Fragmento del documento

──────

En el momento en que Byrne lo ubicó en Brasil y le propuso que
trabajaran juntos en el lanzamiento de un compilado suyo para el mercado
internacional, Tom acaba de decidir que se mudaría del estruendo
de San Pablo para trabajar como encargado de una estación de
servicio en Irará. Byrne quedó impactado porque Zé
hablaba inglés casi sin acento: no sabía que se trataba,
en rigor, de uno de los músicos brasileños más
cultos de la historia. Además de inglés, Zé había
estudiado composición en Bahía, desde finales de los 50
a 1967, con dos maestros suizos y uno alemán. Los suizos eran
Ernst Widmer discípulo de Igor Stravinsky y Bela Bártok
y Walter Smetak conocido por el diseño de sus instrumentos
improbables y el alemán era Hans-Joachin Kollreuter,
un experto en las teorías de la atonalidad. Zé, en realidad,
era un experto en Beethoven y Schoenberg que se había maravillado
con los músicos populares y metido en la azarosa tarea de unir
puntas, particularidad que llamaba mucho la atención a Caetano
y Gil, que eran músicos intuitivos, sin formación académica.
Mi verdadero maestro fue Jackson do Pandeiro, decía
sin embargo Tom, emergente claro de la época en que Bahía
era la ciudad más moderna de Brasil. Jackson fue el Domingo Cura,
multiplicado por mil, de Brasil.
¿Qué hacía por entonces Tom? Canciones adornadas
con sonidos de licuadoras, lavadoras, sierras eléctricas, sirenas,
bocinas, timbres, máquinas de escribir o botellas. Y las grababa
experimentalmente, en una especie de gesto casual. Sus letras expresaban
una decisión similar, acercándose paso a paso a la poesía
concreta, de fuerte influencia en los autores brasileños de los
últimos cuarenta años. Lo curioso es que hoy sigue haciendo
lo mismo; sólo que, en lugar de ser una especie de inadaptado
social en un país periférico, se ha convertido en un profeta
de las nuevas tendencias anglosajonas. Es que cuando en 1990 salió
el disco que Byrne planeó para presentarlo a la humanidad, Tom
Zé se mudó a Nueva York, cuyo ruido ambiental le recuerda
incesantemente a San Pablo. Entusiasmado, concretó incluso un
videoclip inclasificable, más moderno que todos los más
modernos juntos, de su tema Um ¡Oh! e um ¡Ah!,
que habría grabado en rigor catorce años antes, en el
disco descubierto en Leblón por su mecenas norteamericano.
En los siguientes nueve años Tom planeó y editó
apenas otros dos discos, que ahora son cubiertos de elogios en todas
partes. El primero, en 1992, en los estudios de Prince, con los músicos
de Prince, presentando material inédito de toda su carrera, con
el título The Hips of Tradition: The Return of Tom Zé.

──────

(Entradas de datos guardadas)
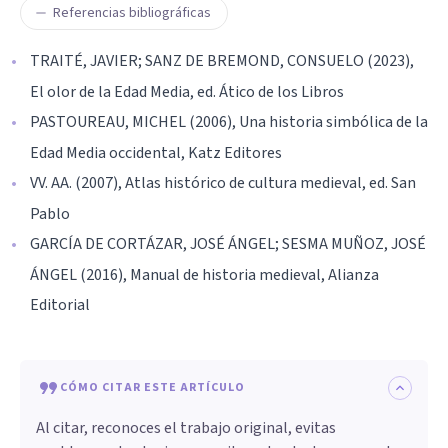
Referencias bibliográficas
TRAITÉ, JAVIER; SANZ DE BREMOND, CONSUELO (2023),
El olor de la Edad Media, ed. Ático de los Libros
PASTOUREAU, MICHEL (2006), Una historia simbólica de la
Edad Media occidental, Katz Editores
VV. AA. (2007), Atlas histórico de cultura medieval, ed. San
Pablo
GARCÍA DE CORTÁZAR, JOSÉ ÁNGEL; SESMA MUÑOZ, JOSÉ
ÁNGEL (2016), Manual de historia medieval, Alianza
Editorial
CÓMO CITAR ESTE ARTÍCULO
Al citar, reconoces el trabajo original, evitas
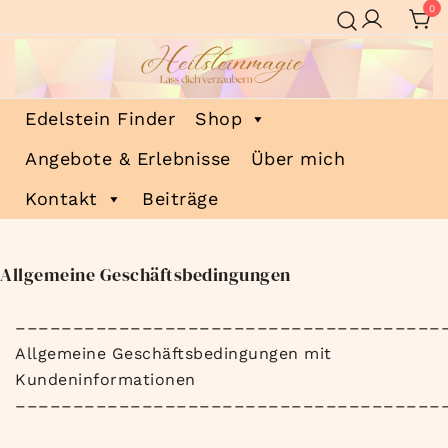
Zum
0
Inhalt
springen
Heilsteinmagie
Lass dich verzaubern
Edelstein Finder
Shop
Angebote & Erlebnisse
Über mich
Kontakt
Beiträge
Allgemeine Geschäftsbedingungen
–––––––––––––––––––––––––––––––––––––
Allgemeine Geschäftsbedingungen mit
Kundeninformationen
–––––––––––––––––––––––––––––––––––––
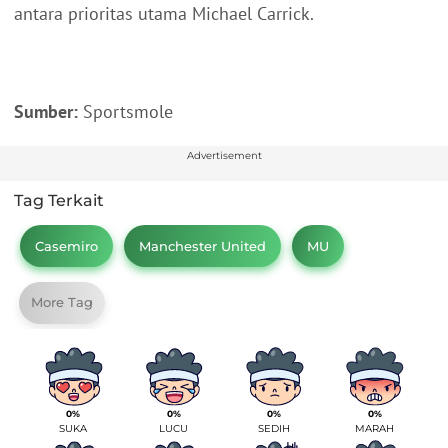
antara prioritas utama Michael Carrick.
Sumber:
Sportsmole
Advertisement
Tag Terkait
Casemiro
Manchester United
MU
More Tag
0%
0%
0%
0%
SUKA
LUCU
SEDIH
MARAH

──────

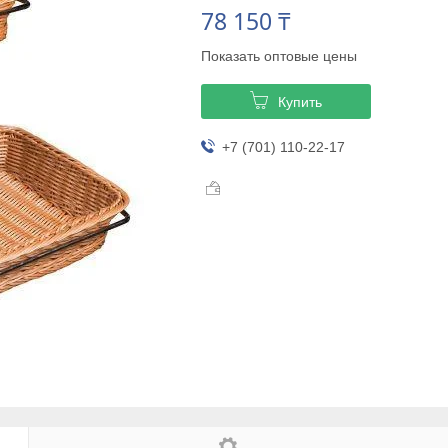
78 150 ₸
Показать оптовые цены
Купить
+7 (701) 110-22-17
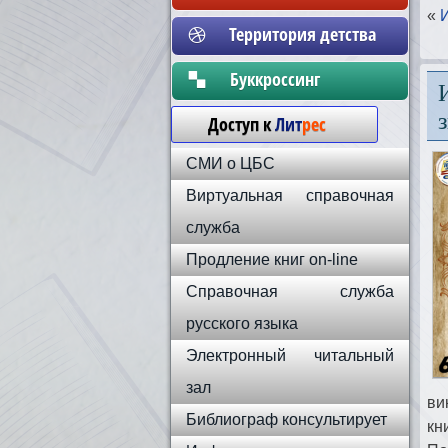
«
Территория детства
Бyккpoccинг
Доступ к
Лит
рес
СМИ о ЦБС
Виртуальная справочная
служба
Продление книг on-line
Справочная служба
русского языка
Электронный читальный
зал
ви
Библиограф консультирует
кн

──────

Explora el material
1: Indica si cada afirmación concuerda con el fragmento sobre Tom Zé y justifica tu respuesta citando literalmente las palabras decisivas del texto. (a) Byrne se sorprendió de que Zé hablara inglés casi sin acento. (b) Zé estudió composición en Bahía con dos maestros alemanes y uno suizo. (c) El primero de los dos discos editados en los nueve años siguientes salió en 1992 y se grabó en los estudios de Prince.
2: Selecciona todas las filas de los datos que contengan la palabra "historia", distinguiendo entre mayúsculas y minúsculas.

Soluciones
1:
(a) Sí: "Byrne quedó impactado porque Zé hablaba inglés casi sin acento".
(b) No: "con dos maestros suizos y uno alemán".
(c) Sí: "El primero, en 1992, en los estudios de Prince".

2:
PASTOUREAU, MICHEL (2006), Una historia simbólica de la
ÁNGEL (2016), Manual de historia medieval, Alianza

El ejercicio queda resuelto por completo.